5. Mme A doit être regardée comme demandant au tribunal d'annuler la notification de saisie administrative à tiers détenteur émise le 12 mai 2025 par le centre des finances publiques de Vaucluse en vue du recouvrement d'un indu de revenu de solidarité active d'un montant de 1 605 euros. Il résulte de ce qui a été dit aux points précédents qu'il n'appartient qu'à la juridiction judiciaire de connaître de telles conclusions. Par suite, la requête de Mme A relative à la notification de saisie administrative à tiers détenteur se rapporte à un litige qui ne relève manifestement pas de la compétence de la juridiction administrative. Elle ne peut, dès lors, qu'être rejetée par application des dispositions du 2° de l'article R. 222-1 du code de justice administrative.

O R D O N N E:

Article 1er : La requête de Mme A est rejetée comme portant devant un ordre de juridiction incompétent pour en connaître.

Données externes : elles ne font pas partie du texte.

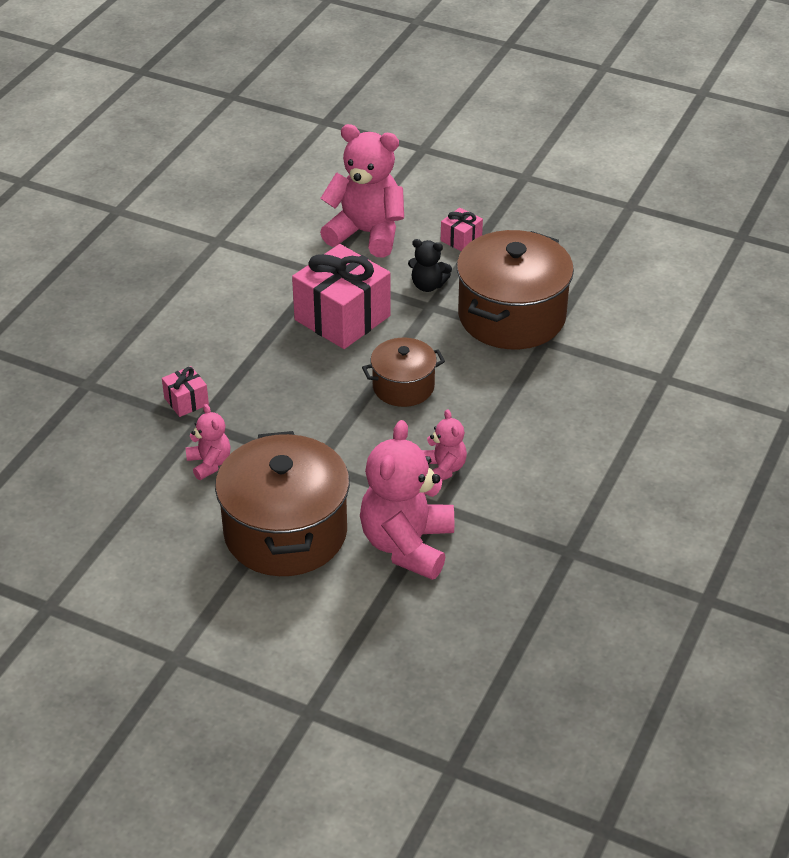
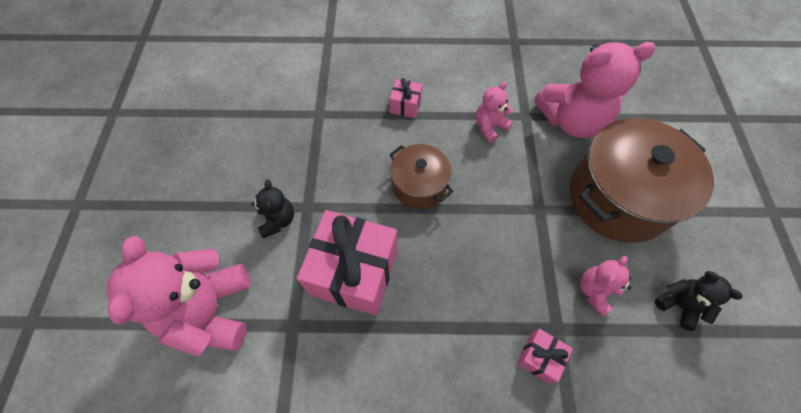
camera: 115 degrees left, 20 degrees up
pink gift [441,208,483,251] -> pink gift moved to [389,78,422,118]
brown pot [457,230,574,349] -> none
none -> black teddy bear [654,271,743,331]

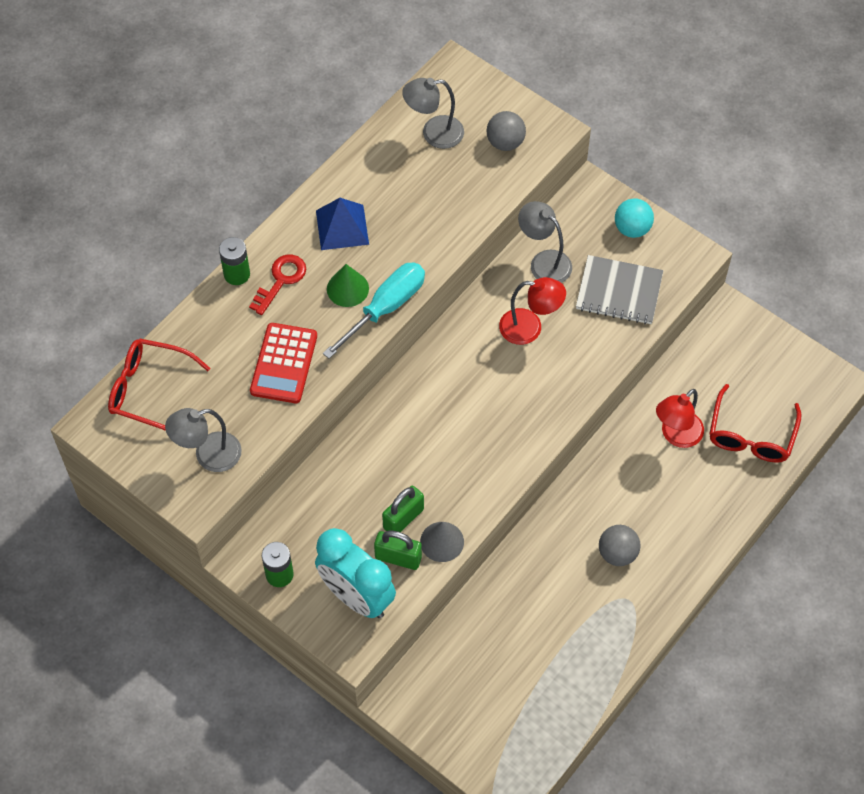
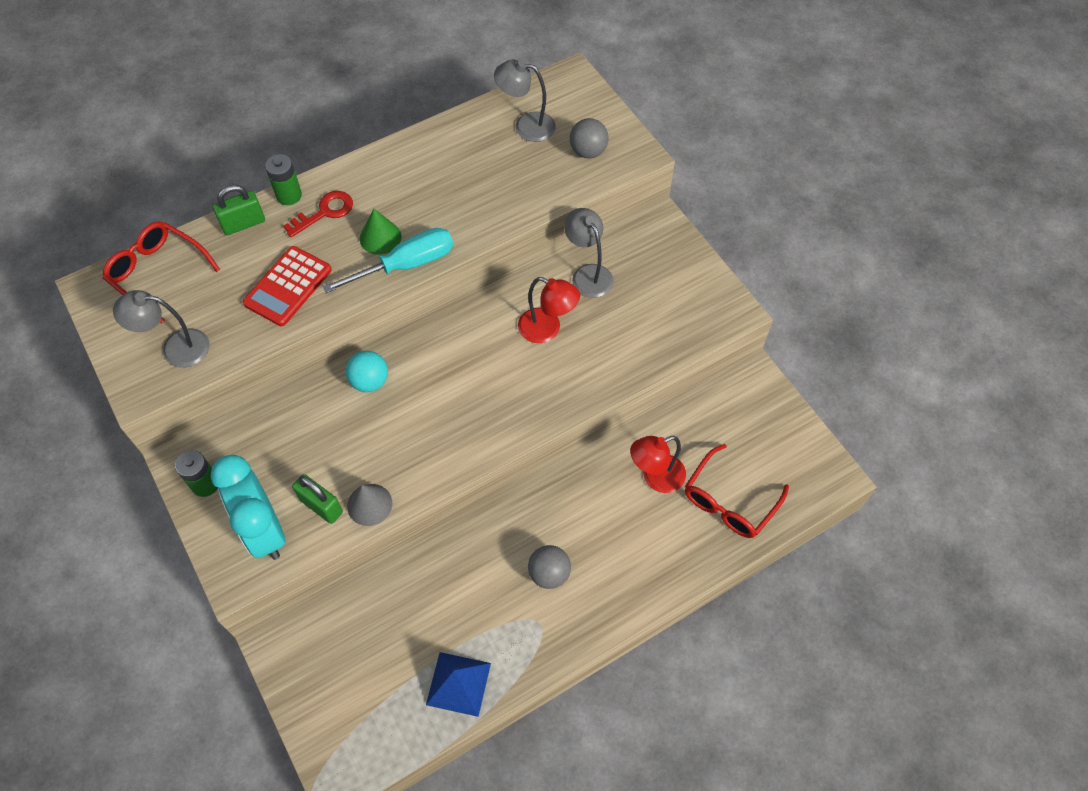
camera: 20 degrees right, 0 degrees up
blue pyramid [316,198,369,250] -> blue pyramid moved to [426,652,491,717]
green padlock [382,486,424,532] -> green padlock moved to [213,185,265,235]
grey notebook [576,255,663,324] -> none
turquoise ball [615,199,654,238] -> turquoise ball moved to [346,351,388,392]

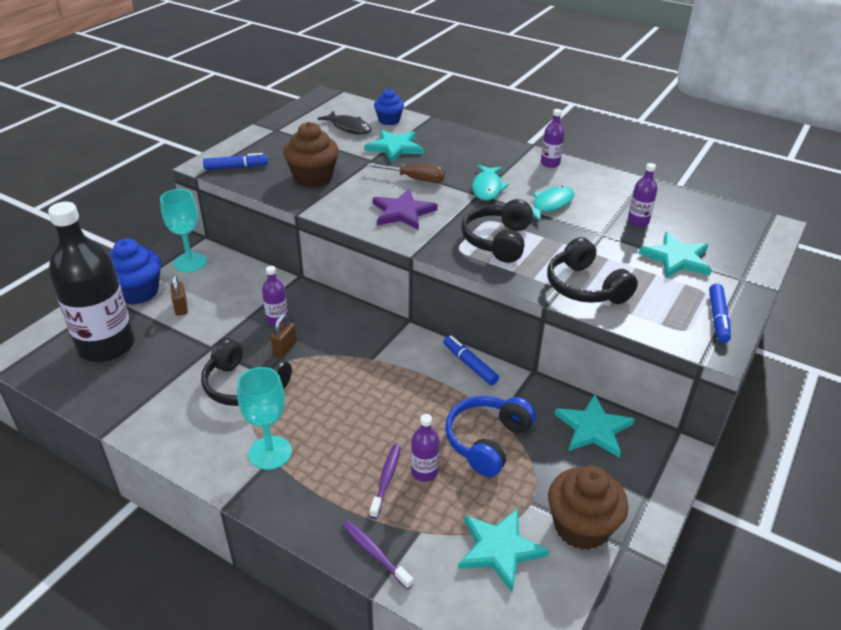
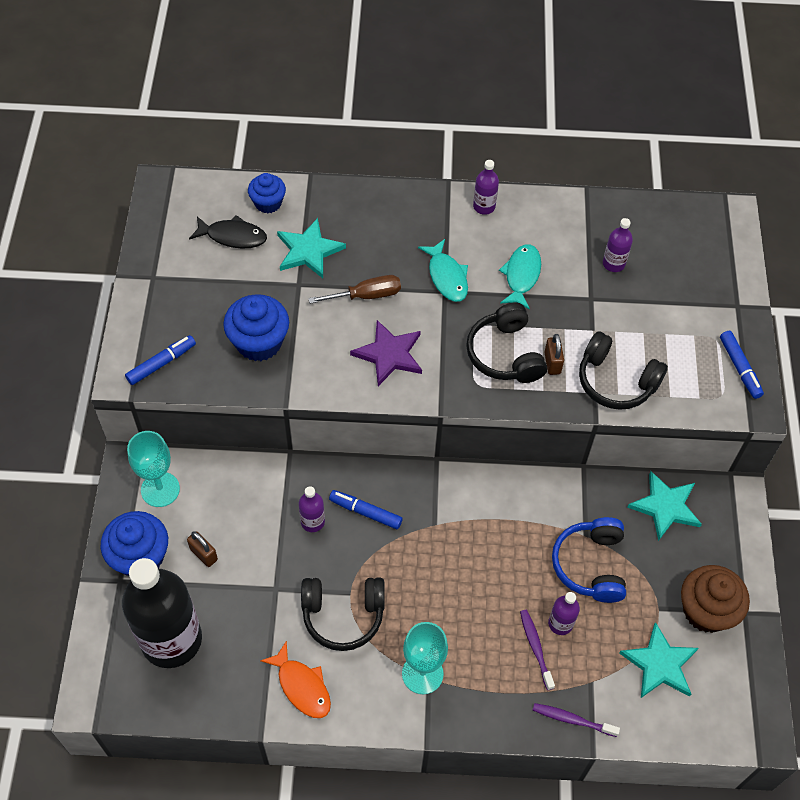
camera: 30 degrees left, 20 degrees up
brown padlock [271,314,297,357] -> brown padlock moved to [544,334,564,375]
brown cupcake [283,122,339,188] -> blue cupcake [223,294,289,361]
blue marker [443,336,499,385] -> blue marker moved to [329,490,403,529]
turquoise star [639,232,712,278] -> none
none -> orange fish [260,640,331,718]

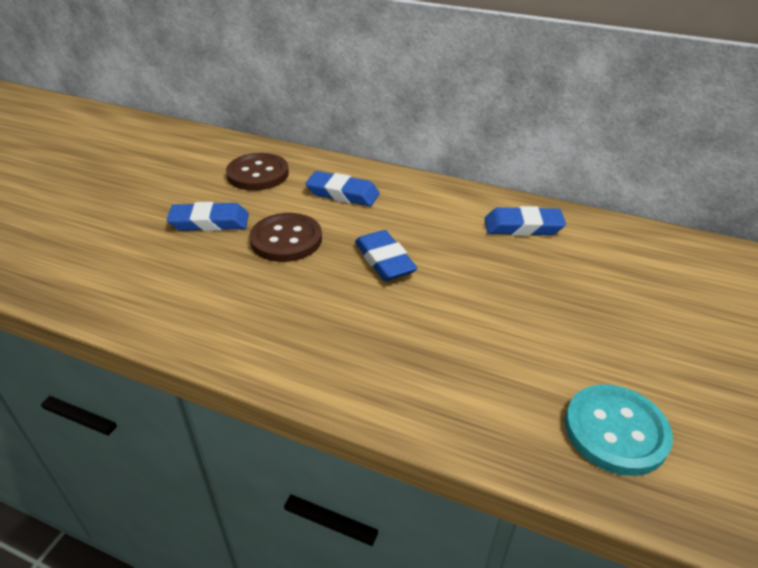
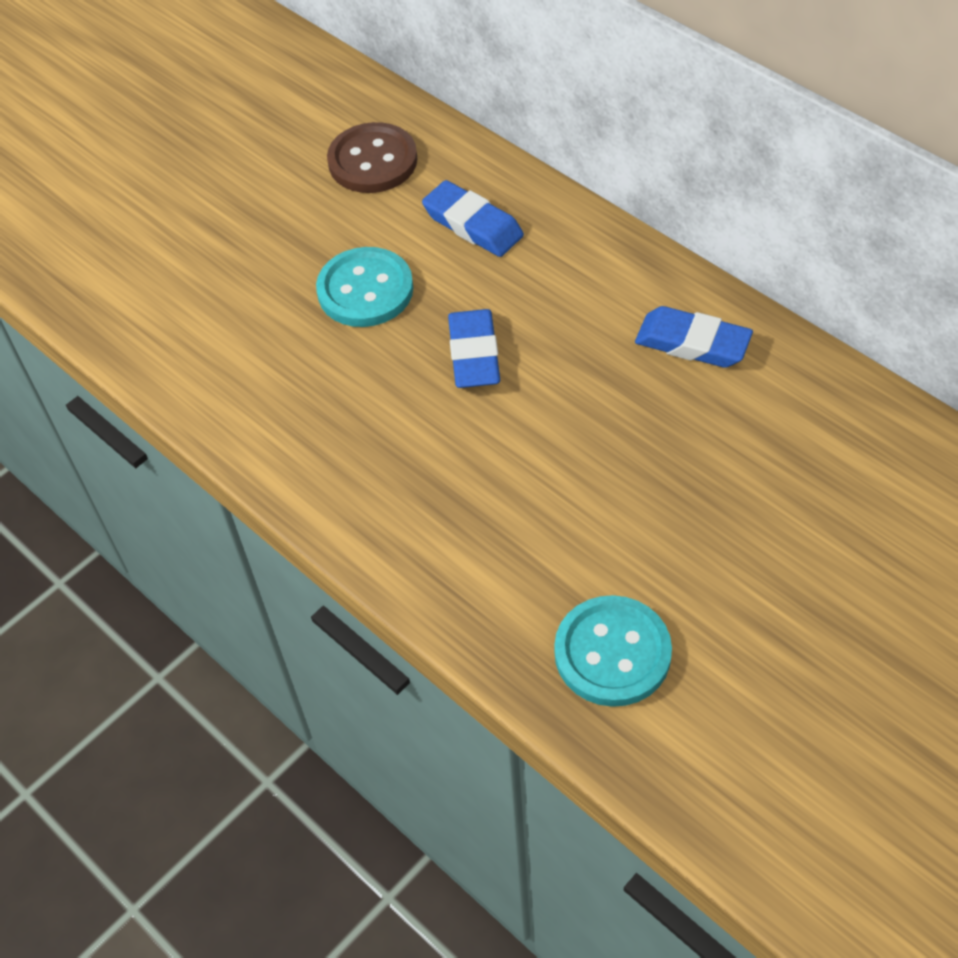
camera: 25 degrees right, 15 degrees up
blue eraser [167,202,249,231] -> none
brown button [249,213,322,262] -> turquoise button [316,247,413,327]

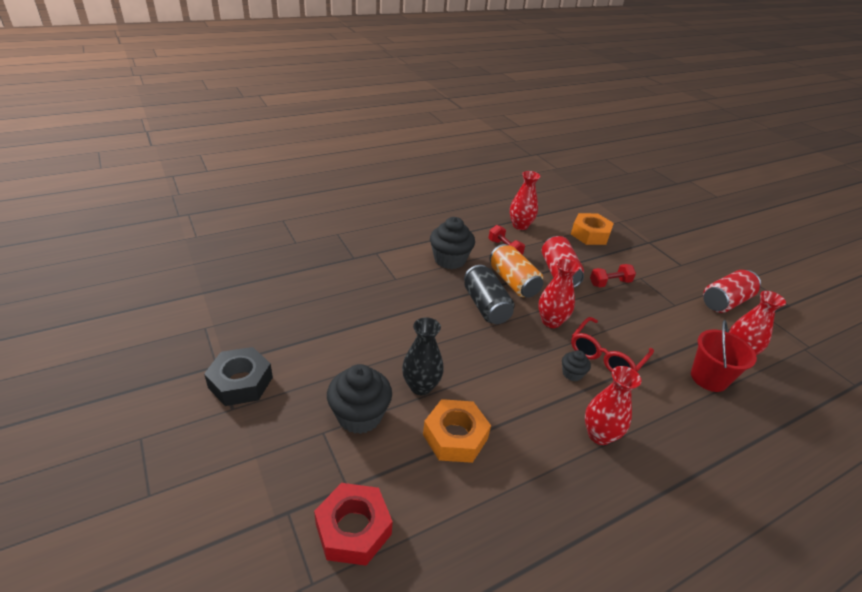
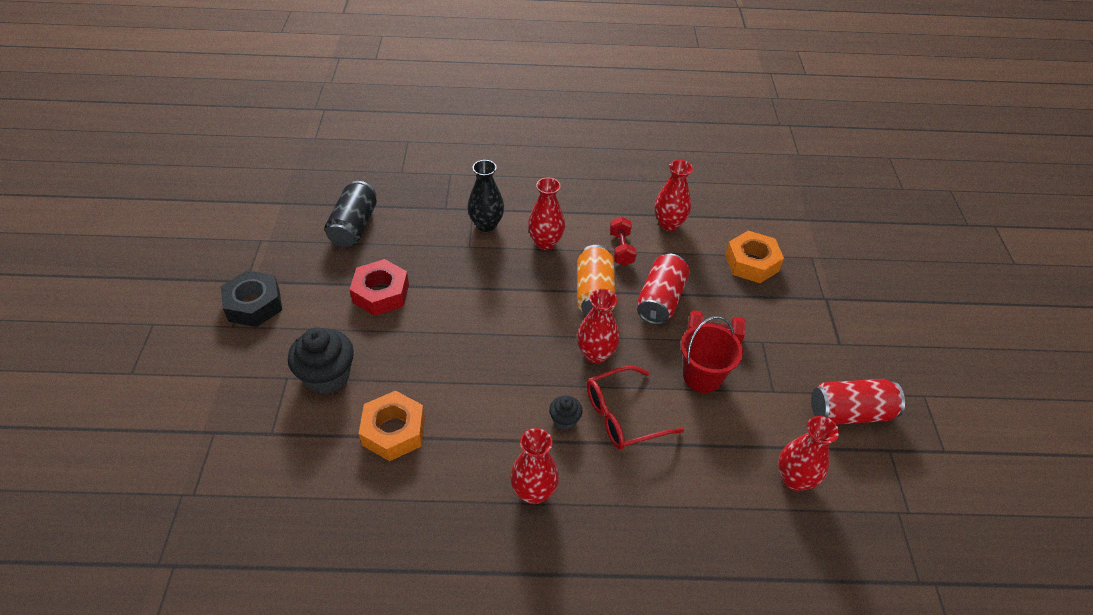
camera: 30 degrees right, 10 degrees up
red nut [314,483,393,566] -> red nut moved to [350,259,409,316]
black vase [402,317,444,395] -> black vase moved to [468,160,504,232]
black cupcake [430,217,475,269] -> red vase [528,177,565,250]
black can [464,265,515,324] -> black can moved to [325,181,377,247]
red bucket [691,320,757,392] -> red bucket moved to [681,316,743,393]

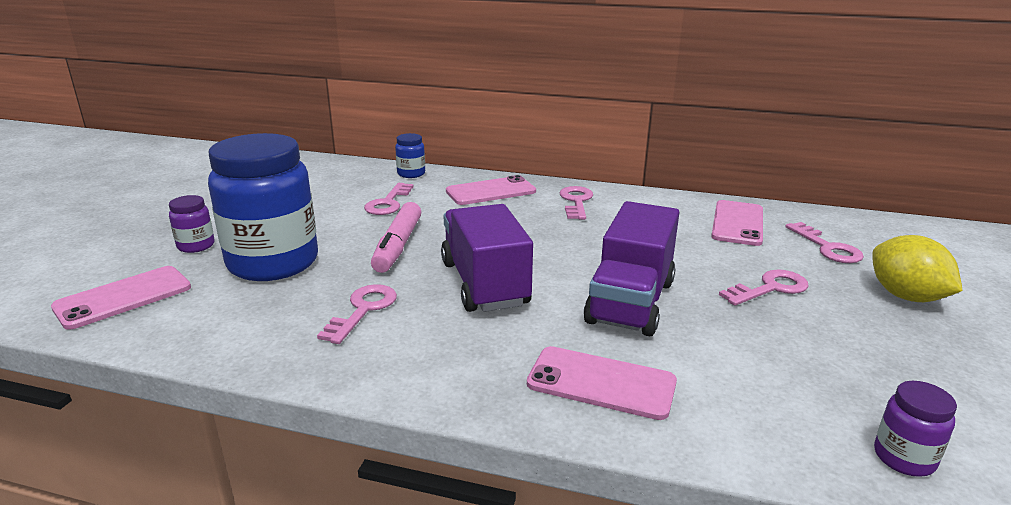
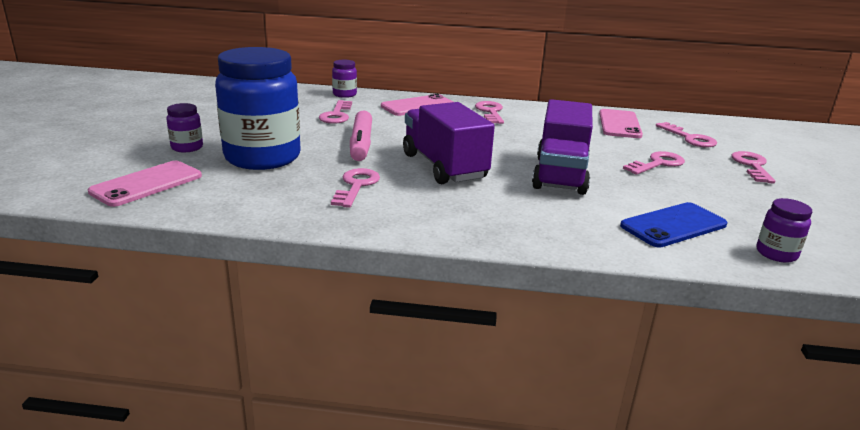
camera: 10 degrees left, 0 degrees up
blue jar [395,133,425,178] -> purple jar [332,60,357,98]
pink phone [527,346,677,420] -> none
yellow lemon [872,235,963,302] -> pink key [731,151,775,183]
none -> blue phone [620,202,727,248]

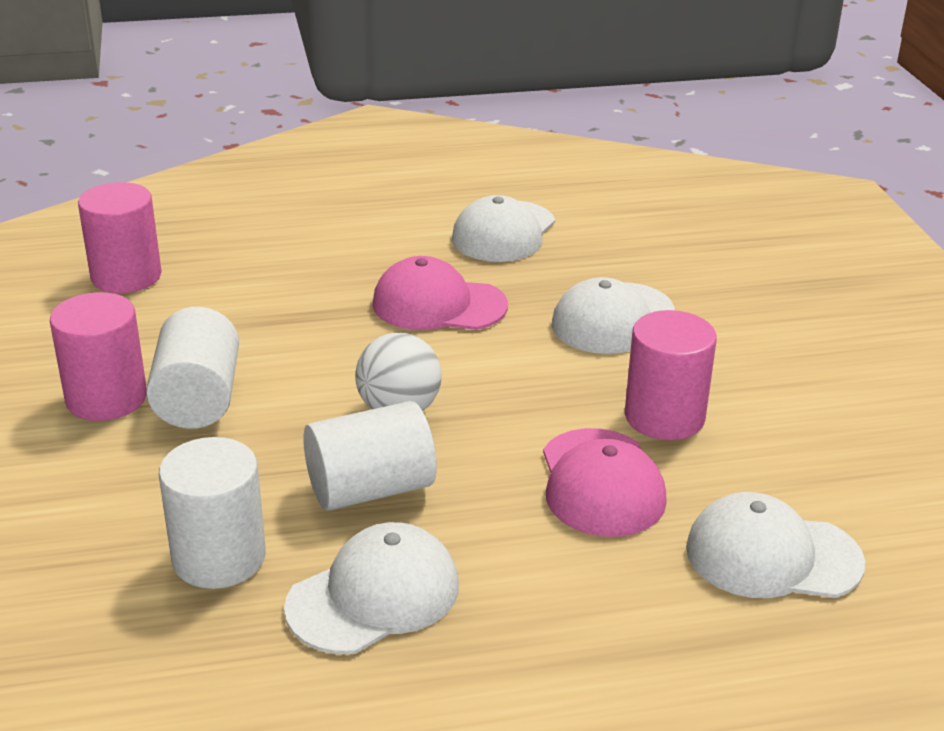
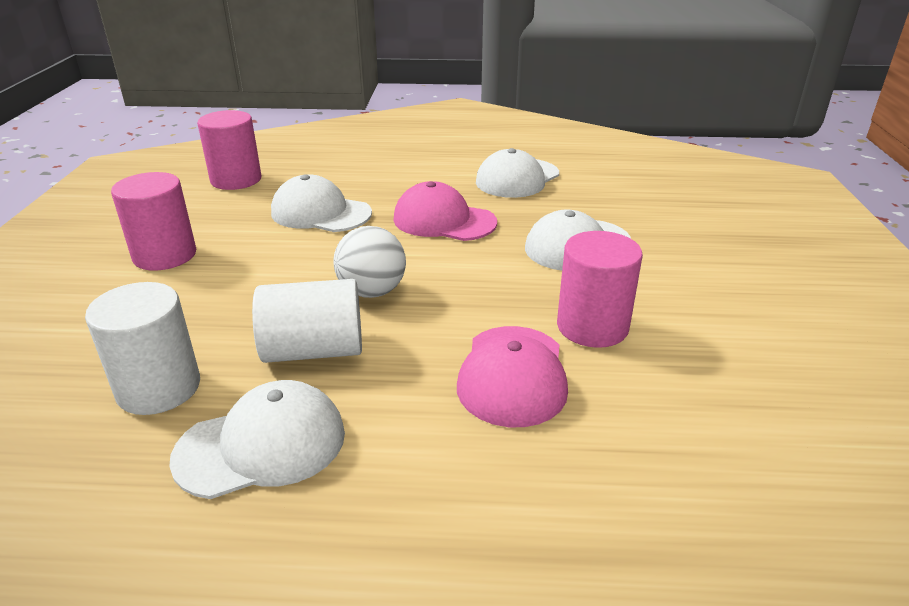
camera: 15 degrees right, 0 degrees up
white cylinder [146,307,239,429] -> none
white cap [686,492,865,598] -> white cap moved to [271,174,372,232]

Article 2 : La présente ordonnance sera notifiée à Mme B A.

Fait à Nîmes, le 16 juillet 2025.

Le président,

Christophe Ciréfice

La République mande et ordonne au préfet de Vaucluse en ce qui le concerne, ou à tous commissaires de justice à ce requis, en ce qui concerne les voies de droit commun contre les parties privées, de pourvoir à l'exécution de la présente décision.